After arrival from Germany, the exhibit’s U.S. premiere will be staged in the Sheen Center’s Black Box Theater, with conceptual work for The Last Supper presented in the Gallery.

A benefit for the Sheen Center on Tuesday, Dec. 14, called “Christmas on Bleecker Street: Celebrate the Reason,” will feature a bevy of performers, including singer (and Sheen board member) Vanessa Williams, actor and entertainer Tony Danza, the New York Tenors and others performing religious Christmas songs and other popular and secular seasonal favorites in a variety show format in the 270-seat off-Broadway Loreto Theater. Cardinal Dolan is expected to welcome the crowd in attendance, and the evening will end with all voices joining the choir for “Joyful, Joyful.”

The New Year will bring a January series called “Faith: The Athlete’s Edge” based on the Vatican’s Sport in the Service of Humanity program.
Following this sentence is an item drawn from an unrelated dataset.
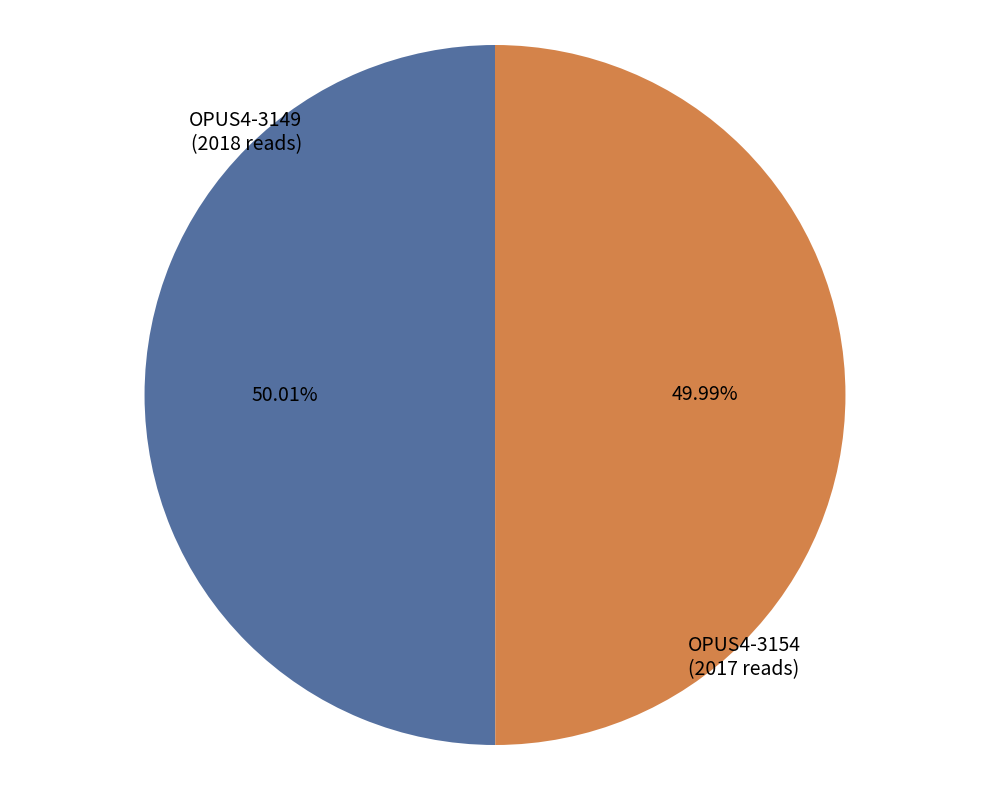

Is there a majority slice in this chart?

Yes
Discussions will highlight the six principles affirmed in the Vatican initiative, and a roster of athletes, including a celebrity emcee, is being lined up.

“The idea of the series is: How does faith play into their life as an athlete and as a person?” Biddle said. “One thing we’ve talked about here frequently is, when there is a person of faith who is willing to talk about it, we need to point that out.”

Biddle lives on Long Island with his wife, Carmen, and they are the parents of three sons. He said he prayerfully considered the opportunity that Sheen provides and looks forward to putting down roots that grow strong.

“My whole life has led me to this point,” he said.